** Opening Data to examine block **

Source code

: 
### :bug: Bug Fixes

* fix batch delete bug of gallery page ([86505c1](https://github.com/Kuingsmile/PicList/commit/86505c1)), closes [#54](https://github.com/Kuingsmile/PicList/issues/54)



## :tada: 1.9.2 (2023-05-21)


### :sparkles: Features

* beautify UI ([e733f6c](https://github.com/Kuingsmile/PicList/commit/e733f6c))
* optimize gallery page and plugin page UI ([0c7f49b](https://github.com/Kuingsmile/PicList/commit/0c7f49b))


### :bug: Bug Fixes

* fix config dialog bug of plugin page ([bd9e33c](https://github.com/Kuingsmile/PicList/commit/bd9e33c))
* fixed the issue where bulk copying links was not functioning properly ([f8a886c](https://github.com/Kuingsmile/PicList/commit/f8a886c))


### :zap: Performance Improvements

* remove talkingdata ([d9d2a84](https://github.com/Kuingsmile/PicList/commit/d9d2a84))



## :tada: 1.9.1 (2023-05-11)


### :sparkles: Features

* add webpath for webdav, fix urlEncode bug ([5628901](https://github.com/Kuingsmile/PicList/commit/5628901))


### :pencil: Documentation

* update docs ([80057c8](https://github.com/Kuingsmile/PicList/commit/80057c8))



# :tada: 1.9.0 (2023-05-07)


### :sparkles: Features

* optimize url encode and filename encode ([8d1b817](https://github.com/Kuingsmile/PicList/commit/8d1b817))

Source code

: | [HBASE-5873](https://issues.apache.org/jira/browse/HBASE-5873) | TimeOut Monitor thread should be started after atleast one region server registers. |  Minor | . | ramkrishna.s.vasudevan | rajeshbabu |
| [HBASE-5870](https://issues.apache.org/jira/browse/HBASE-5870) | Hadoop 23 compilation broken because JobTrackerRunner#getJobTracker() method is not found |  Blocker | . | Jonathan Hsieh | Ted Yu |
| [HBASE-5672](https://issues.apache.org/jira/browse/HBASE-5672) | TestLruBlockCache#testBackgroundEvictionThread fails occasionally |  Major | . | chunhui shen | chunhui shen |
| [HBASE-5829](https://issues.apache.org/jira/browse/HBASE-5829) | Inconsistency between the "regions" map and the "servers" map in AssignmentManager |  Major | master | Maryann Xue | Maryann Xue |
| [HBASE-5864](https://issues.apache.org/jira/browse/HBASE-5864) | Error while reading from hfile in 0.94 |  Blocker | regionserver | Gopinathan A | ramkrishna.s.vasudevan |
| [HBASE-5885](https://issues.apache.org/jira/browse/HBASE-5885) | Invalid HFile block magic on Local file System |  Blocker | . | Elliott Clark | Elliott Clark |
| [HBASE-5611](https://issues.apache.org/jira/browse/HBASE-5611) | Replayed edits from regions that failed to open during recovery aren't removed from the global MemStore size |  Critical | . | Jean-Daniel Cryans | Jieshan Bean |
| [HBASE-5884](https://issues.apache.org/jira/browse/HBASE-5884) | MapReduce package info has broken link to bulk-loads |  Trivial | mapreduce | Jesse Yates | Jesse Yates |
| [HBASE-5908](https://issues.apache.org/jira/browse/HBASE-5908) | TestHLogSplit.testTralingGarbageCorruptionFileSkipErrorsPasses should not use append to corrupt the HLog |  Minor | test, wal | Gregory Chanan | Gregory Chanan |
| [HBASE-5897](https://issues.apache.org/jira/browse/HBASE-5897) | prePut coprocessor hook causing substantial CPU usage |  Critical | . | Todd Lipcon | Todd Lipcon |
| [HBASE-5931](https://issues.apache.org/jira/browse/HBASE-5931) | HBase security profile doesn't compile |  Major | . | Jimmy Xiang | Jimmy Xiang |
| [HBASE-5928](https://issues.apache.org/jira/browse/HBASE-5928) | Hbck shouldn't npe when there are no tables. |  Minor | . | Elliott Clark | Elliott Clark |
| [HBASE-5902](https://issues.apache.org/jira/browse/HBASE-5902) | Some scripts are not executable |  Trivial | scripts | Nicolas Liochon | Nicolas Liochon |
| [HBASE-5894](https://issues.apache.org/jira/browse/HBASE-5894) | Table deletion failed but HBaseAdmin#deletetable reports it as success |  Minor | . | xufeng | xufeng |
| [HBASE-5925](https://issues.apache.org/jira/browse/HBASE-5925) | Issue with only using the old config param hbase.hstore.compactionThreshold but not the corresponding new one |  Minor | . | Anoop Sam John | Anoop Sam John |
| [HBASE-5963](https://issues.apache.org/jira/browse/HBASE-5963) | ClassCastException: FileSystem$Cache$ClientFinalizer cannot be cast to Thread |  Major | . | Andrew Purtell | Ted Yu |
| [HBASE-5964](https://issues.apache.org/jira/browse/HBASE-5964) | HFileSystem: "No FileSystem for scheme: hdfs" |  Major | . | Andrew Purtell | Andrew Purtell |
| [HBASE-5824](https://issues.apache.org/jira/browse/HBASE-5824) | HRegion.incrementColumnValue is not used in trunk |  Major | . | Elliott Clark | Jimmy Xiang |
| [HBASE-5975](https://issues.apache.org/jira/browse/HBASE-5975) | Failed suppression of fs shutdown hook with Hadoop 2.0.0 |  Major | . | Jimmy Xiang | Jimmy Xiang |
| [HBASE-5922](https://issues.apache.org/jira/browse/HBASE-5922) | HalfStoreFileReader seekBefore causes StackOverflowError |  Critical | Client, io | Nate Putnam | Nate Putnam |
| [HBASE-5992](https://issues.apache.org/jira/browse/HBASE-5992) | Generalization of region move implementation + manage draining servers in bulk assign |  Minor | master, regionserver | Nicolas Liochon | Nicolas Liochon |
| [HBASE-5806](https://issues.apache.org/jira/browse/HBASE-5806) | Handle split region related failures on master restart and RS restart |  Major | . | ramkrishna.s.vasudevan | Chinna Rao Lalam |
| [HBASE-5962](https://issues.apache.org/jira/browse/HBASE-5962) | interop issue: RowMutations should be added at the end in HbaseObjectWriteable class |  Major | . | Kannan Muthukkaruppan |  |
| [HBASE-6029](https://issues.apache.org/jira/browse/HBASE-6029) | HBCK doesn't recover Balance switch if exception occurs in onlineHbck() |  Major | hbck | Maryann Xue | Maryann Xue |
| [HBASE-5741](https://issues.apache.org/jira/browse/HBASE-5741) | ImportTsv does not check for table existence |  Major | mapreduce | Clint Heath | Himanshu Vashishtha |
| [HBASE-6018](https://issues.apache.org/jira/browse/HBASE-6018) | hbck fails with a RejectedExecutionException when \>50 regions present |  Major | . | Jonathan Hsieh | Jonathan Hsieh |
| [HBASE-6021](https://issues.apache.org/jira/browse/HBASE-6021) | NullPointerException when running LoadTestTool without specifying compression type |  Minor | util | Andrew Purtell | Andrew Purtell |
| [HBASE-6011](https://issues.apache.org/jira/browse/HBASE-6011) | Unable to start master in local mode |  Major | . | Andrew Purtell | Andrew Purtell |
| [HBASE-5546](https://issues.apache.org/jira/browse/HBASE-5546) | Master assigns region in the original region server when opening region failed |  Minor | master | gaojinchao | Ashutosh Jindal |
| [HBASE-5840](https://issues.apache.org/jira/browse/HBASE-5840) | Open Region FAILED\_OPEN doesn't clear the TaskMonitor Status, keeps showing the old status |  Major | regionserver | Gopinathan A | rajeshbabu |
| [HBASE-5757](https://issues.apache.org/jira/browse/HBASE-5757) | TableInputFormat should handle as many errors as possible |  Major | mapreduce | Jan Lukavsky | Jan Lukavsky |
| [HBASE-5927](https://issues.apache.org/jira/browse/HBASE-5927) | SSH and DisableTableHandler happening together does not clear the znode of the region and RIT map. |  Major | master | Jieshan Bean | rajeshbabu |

** Closing Data to examine block **

#### Task
Looking back over the data above, restate word for word the lines that begin at the line with "Failed suppression of" and end at the line with "regionserver | Nicolas Liochon | Nicolas Liochon |", inclusive.

#### Written answer
| [HBASE-5975](https://issues.apache.org/jira/browse/HBASE-5975) | Failed suppression of fs shutdown hook with Hadoop 2.0.0 |  Major | . | Jimmy Xiang | Jimmy Xiang |
| [HBASE-5922](https://issues.apache.org/jira/browse/HBASE-5922) | HalfStoreFileReader seekBefore causes StackOverflowError |  Critical | Client, io | Nate Putnam | Nate Putnam |
| [HBASE-5992](https://issues.apache.org/jira/browse/HBASE-5992) | Generalization of region move implementation + manage draining servers in bulk assign |  Minor | master, regionserver | Nicolas Liochon | Nicolas Liochon |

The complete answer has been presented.